No Spare Tires: 7 Easy Steps For Eating Healthy On The Road
It may seem impossible to combine healthy eating and long-haul driving, but it’s not. The trick is to understand what nutritious eating is – and what it’s not.
It is not about eating rabbit food, it is not about weighing and measuring everything you eat, and it is definitely not about depriving yourself of every food you enjoy.
It is about feeling great, maintaining a steady amount of energy, and caring for your long-term physical health.
1. Pay Attention to Portion Distortion
A typical-sized portion of meat or fish should be about the size of a bar of soap, or your cellphone. The amount of pasta, rice or potatoes should easily fit into an eight-ounce glass.
If you must heap your plate, do so with veggies and whole grains and aim to avoid foods that are high in fat. If that sounds like too drastic a change in lifestyle, try eating your regular large portions less often.
Examples of foods high in fat are French fries, fried chicken and fast-food burgers. Try substituting French fries with a baked potato topped with yogurt or grilled chicken instead of fried.
2. Choose Water, Lots of Water, and Avoid Soda Drinks
Hit the bottle if you’re thirsty—just make sure it’s water, NOT soda, energy drinks or alcohol. Keep a bottle of water handy. Taking small sips throughout the day can help keep you alert on the road as well.
Fact: If you drink one can of regular soda a day, after one year you will have drank the equivalent of 77 cups of sugar.
Other nutritious choices are milk, juices and smoothies. But remember that juices and smoothies are also high in sugars. Tea (particularly herbal) is another healthy hydration choice.

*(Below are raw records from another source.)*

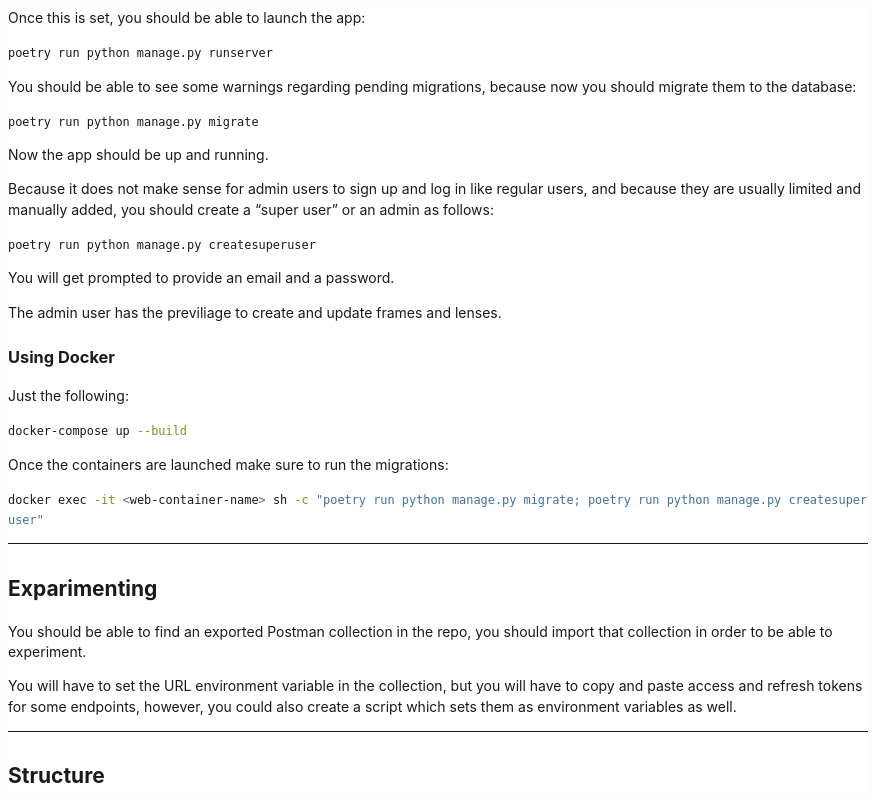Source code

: Once this is set, you should be able to launch the app:

```bash
poetry run python manage.py runserver
```

You should be able to see some warnings regarding pending migrations, because now you should migrate them to the database:

```bash
poetry run python manage.py migrate
```

Now the app should be up and running.

Because it does not make sense for admin users to sign up and log in like regular users, and because they are usually limited and manually added, you should create a “super user” or an admin as follows:

```bash
poetry run python manage.py createsuperuser
```

You will get prompted to provide an email and a password.

The admin user has the previliage to create and update frames and lenses.

### Using Docker

Just the following:

```bash
docker-compose up --build

```

Once the containers are launched make sure to run the migrations:

```bash
docker exec -it <web-container-name> sh -c "poetry run python manage.py migrate; poetry run python manage.py createsuperuser"

```

---

## Exparimenting

You should be able to find an exported Postman collection in the repo, you should import that collection in order to be able to experiment.

You will have to set the URL environment variable in the collection, but you will have to copy and paste access and refresh tokens for some endpoints, however, you could also create a script which sets them as environment variables as well.

---

## Structure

3. Skip the Cream and Sugar in Your Jolt of Java
Drink it black, and at just two calories per eight ounce cup, coffee is a sweet deal. Besides giving you a jolt of energy, research shows that a daily cup of java may also protect you from Alzheimer’s Disease and Type 2 Diabetes.
BUT—no more than two to three cups a day. Beyond that you run the danger of dehydration, nausea, rapid heartbeat, shaking and difficulty getting to sleep.
4. Form Healthy Habits One Step at a Time
Small changes slowly become habits. As each tiny change becomes a habit, you add one more wholesome choice to your repertoire of healthy foods.
· Add a salad to your lunch
· Have dessert only once a week.
· Eat an apple or banana with a handful of nuts for a snack.
· Switch from starchy white to whole grain bread.
If you stumble in your goal to eat more nutritiously, dust yourself off and start again.
5. Avoid Refined Sugar & Consume Natural Sugar in Moderation
Refined sugar is your enemy. It provides a quick high, followed by a crash. Natural sugars, such as those found in fruit, can provide a healthy alternative while still satisfying your sweet tooth. Instead of a candy bar, try a low-fat granola bar and instead of artificial juices, try a real piece of fruit.
Don’t forget that sugar hides in packaged goods under a variety of names. Cane sugar, corn sweetener, corn syrup, molasses, lactose, maltose and glucose are some of its more common pseudonyms. We can’t ever get away from sugar, but we can minimize the amount we intake.
6. Add Vitamin Supplements to Your Diet
Eating on the road may not always provide the best nutrition, so a daily multivitamin with mineral could be a good idea. Pop a magnesium, B-complex and Vitamin C supplement to boost energy.
7. Plan Ahead for On-The-Go Alternatives
· Protein shakes are an easy and healthy supplement to any meal, especially if you add some berries to the mix. They are high in protein, easily transportable and quick to whip up. Protein shakes can be made with an easily-purchased carton of milk, or with water.
· If you have a refrigerator and a microwave in your long-haul truck, other options include asking your at-home partner to make an extra helping of the evening meal and freezing it. Good nutrition, and tender loving care—all in one package.
· Healthy snacks sound paradoxical, but they’re not. We’ve been conditioned by television to think of snacks as chips, chocolate bars and other pre-packaged goods. Instead, try fresh fruit and nuts, dried fruit like apple rings and apricots, sliced and diced raw veggies with hummus or some other healthy dip, trail mixes, whole grain crackers with peanut or almond butter, or low-fat yogurt. Be sure to diversify your snacks since most nut products, while high in protein and low in sugar, are also quite high in fat.
It’s important that truck drivers pay special attention to their eating habits due to the challenging combination of remaining sedentary for many hours at a time and the regular habit of eating out instead of preparing home-cooked meals with hand-chosen ingredients. For the sake of your long-term health, it’s worth putting these quick tips into place!